(Input data)

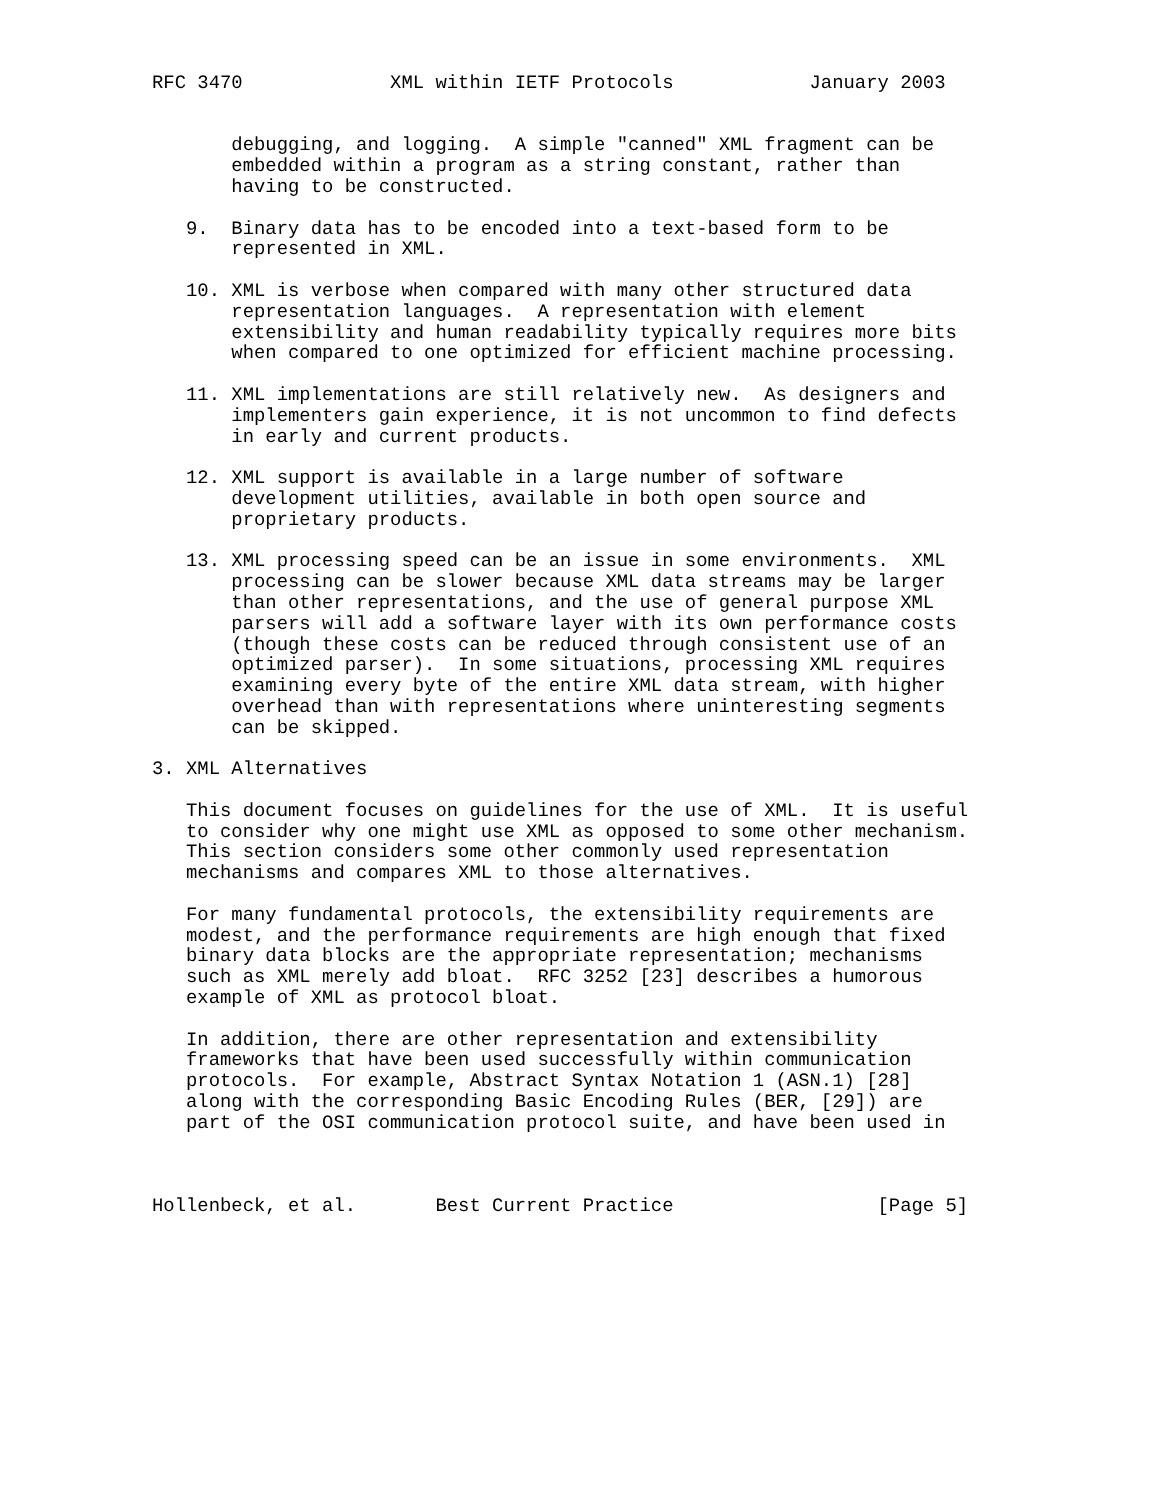RFC 3470             XML within IETF Protocols            January 2003


       debugging, and logging.  A simple "canned" XML fragment can be
       embedded within a program as a string constant, rather than
       having to be constructed.

   9.  Binary data has to be encoded into a text-based form to be
       represented in XML.

   10. XML is verbose when compared with many other structured data
       representation languages.  A representation with element
       extensibility and human readability typically requires more bits
       when compared to one optimized for efficient machine processing.

   11. XML implementations are still relatively new.  As designers and
       implementers gain experience, it is not uncommon to find defects
       in early and current products.

   12. XML support is available in a large number of software
       development utilities, available in both open source and
       proprietary products.

   13. XML processing speed can be an issue in some environments.  XML
       processing can be slower because XML data streams may be larger
       than other representations, and the use of general purpose XML
       parsers will add a software layer with its own performance costs
       (though these costs can be reduced through consistent use of an
       optimized parser).  In some situations, processing XML requires
       examining every byte of the entire XML data stream, with higher
       overhead than with representations where uninteresting segments
       can be skipped.

3. XML Alternatives

   This document focuses on guidelines for the use of XML.  It is useful
   to consider why one might use XML as opposed to some other mechanism.
   This section considers some other commonly used representation
   mechanisms and compares XML to those alternatives.

   For many fundamental protocols, the extensibility requirements are
   modest, and the performance requirements are high enough that fixed
   binary data blocks are the appropriate representation; mechanisms
   such as XML merely add bloat.  RFC 3252 [23] describes a humorous
   example of XML as protocol bloat.

   In addition, there are other representation and extensibility
   frameworks that have been used successfully within communication
   protocols.  For example, Abstract Syntax Notation 1 (ASN.1) [28]
   along with the corresponding Basic Encoding Rules (BER, [29]) are
   part of the OSI communication protocol suite, and have been used in



Hollenbeck, et al.       Best Current Practice                  [Page 5]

(End Input data)

* What to work on
The expected answer is every line above in which the word "This" appears.

* Response to the task
   This document focuses on guidelines for the use of XML.  It is useful
   This section considers some other commonly used representation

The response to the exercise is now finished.